Promotion/pension flap to be probed by lawyer

FAIRFIELD -- Town officials have ordered an independent probe into the Fire Department's pension practices after a number of firefighters were promoted just before they retired -- boosting their pensions at taxpayers' expense.

First Selectman Michael Tetreau said he decided a review of the retirement process is needed after it came to light that pensions had been inflated by the last-minute promotions.

Selectman Kevin Kiley has said seven promotions/transfers and retirements in 2012 will mean an additional overall $1.8 million in pension payouts over the next 30 years.

One of those transfers, to the training center, was for 12 days, while a second was for 14 days.
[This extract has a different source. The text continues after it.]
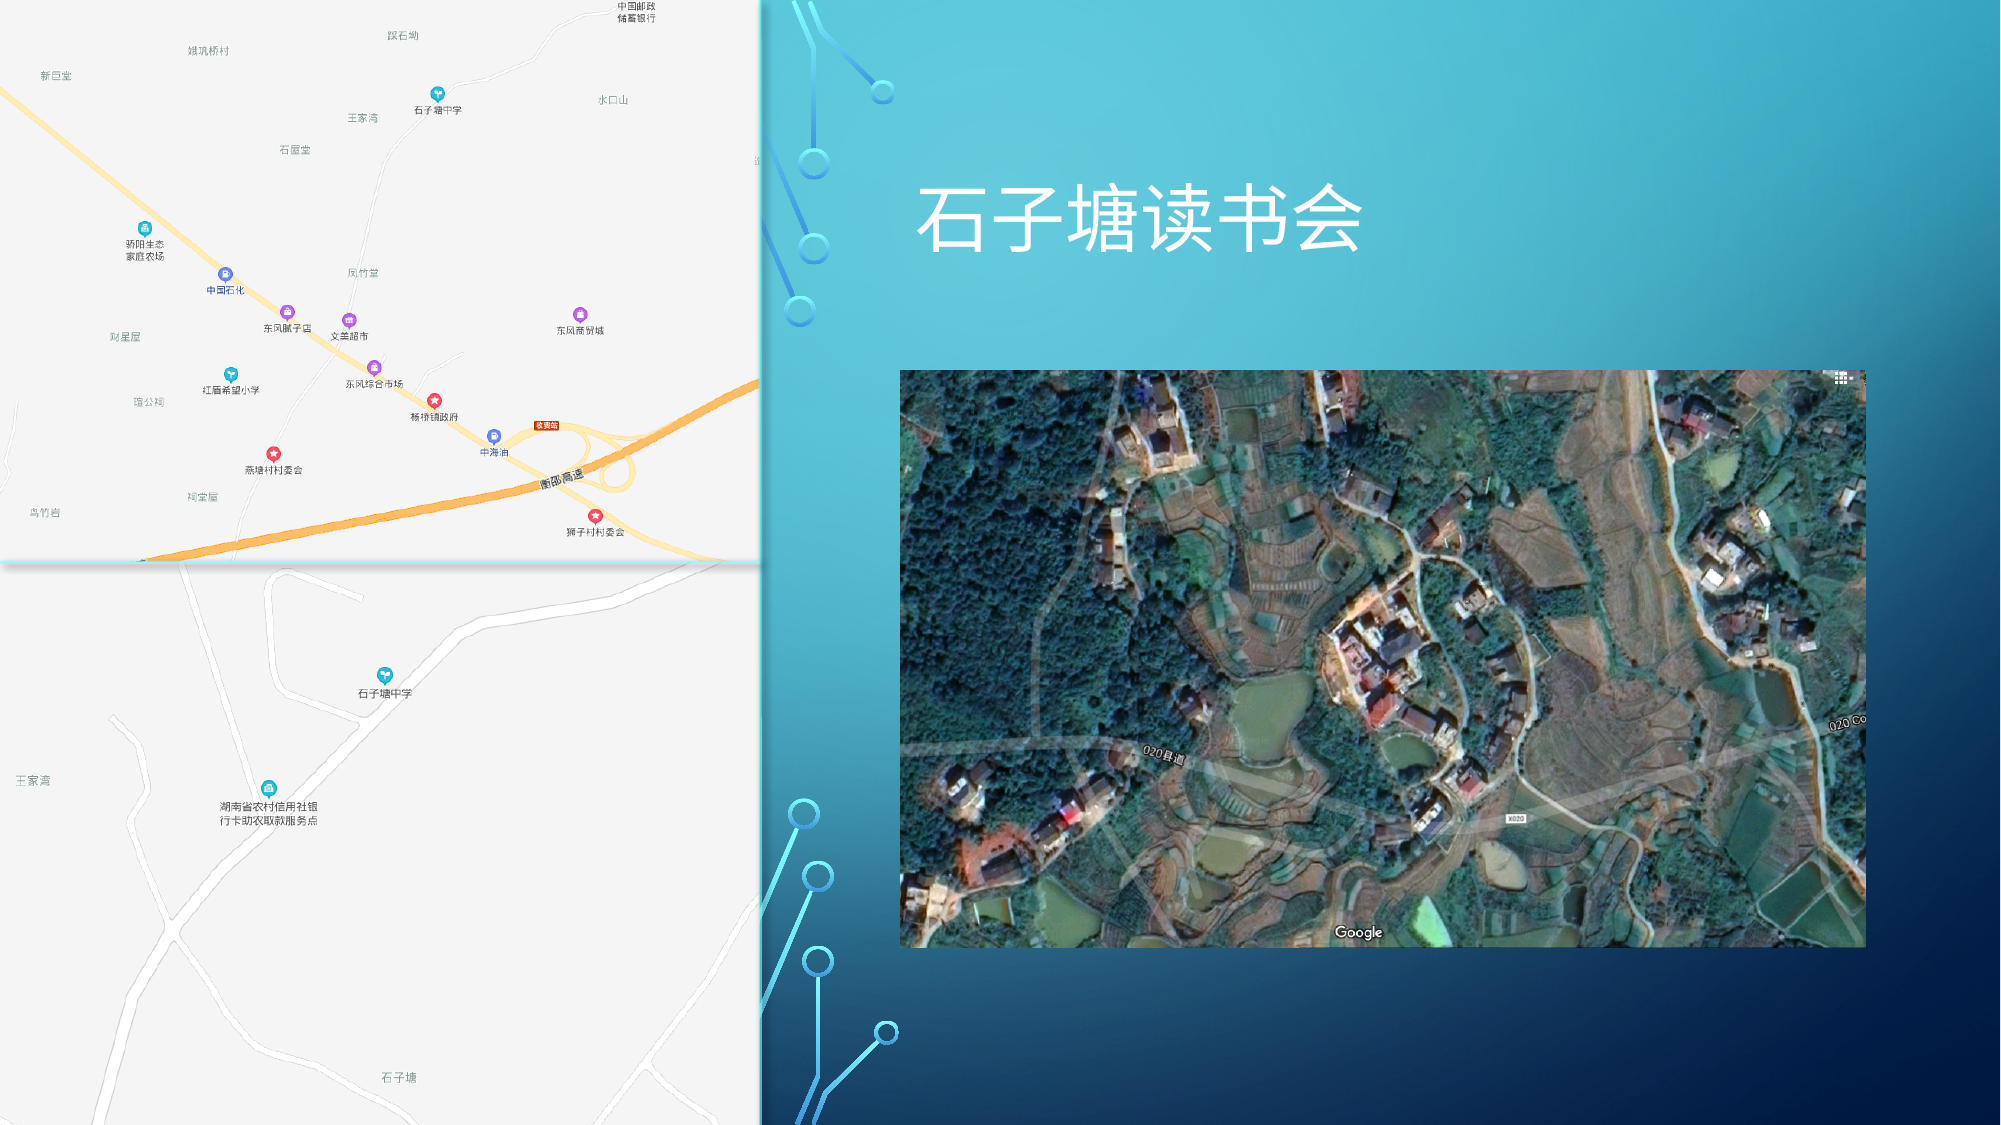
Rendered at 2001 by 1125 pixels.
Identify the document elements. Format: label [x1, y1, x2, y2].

Board of Finance Chairman Thomas Flynn said at last week's meeting it was the cost of the promotions that got the panel's attention, although members spent most of two hours questioning Fire Chief Richard Felner about why the job changes were made.

Felner gave the Finance Board the same report he gave last week to the Board of Selectmen regarding the job changes. He pointed out that none of the firefighters who retired had less than 30 years on the job. After 30 years, he said, they continue to pay into the pension plan, but have reached the maximum for their payout, receiving no more than 80 percent of their final salary.

"There were no deals made," Felner said, either between himself and the firefighters, or himself and Tetreau, regarding any of the promotions or transfers.

He said he decided to transfer Assistant Chief Chris Tracy from the training center to get line experience as a shift commander, and moved Assistant Chief Doug Chavenello to fill the fire training spot Sept. 26.

On Oct. 10, Chavenello retired for personal reasons, Felner said. He then moved Assistant Chief Stephen Curry into the training position, but Tracy decided he wanted to go back to the training center and a grievance was filed.

Curry didn't want to go back to the line, Felner said, and so decided to retire. Tracy was moved back to the training center and the grievance withdrawn.

Because of the transfers, however, the salaries for both men were boosted from $101,100 to $110,210 and their pension benefits increased from $80,800 to $88,968.

Felner explained that under the firefighters' contract with the town, if there is no promotional list available, open positions are filled by the most senior firefighter. It also allows a firefighter to retire at the higher salary if he or she is in that job at retirement, no matter if it was only a short while.

Board Vice Chairman Robert Bellitto Jr., who served as a liaison on the contract negotiating committee in 2010, said the town had wanted to change the contract to require a firefighter be in a new position for 12 months in order to have that salary included in pension calculations.

"It was rejected by the union, and (then-First Selectman Kenneth Flatto) decided it was not a topic he wanted to pursue," Bellitto said.

Negotiations on a new contract with the firefighters' union will begin soon.

Several Finance Board members expressed disbelief and concern that firefighters are not required to notify the chief of their impending retirements and that they could retire within days of signing their retirement papers.

Human Resources Director Mary Carroll Mirylees said pension plan rules call for a 31-day notice, though that apparently has not been enforced. A notice was sent to members of the firefighters' pension plan Tuesday informing them that they must give 31 days notice of retirement, Felner said.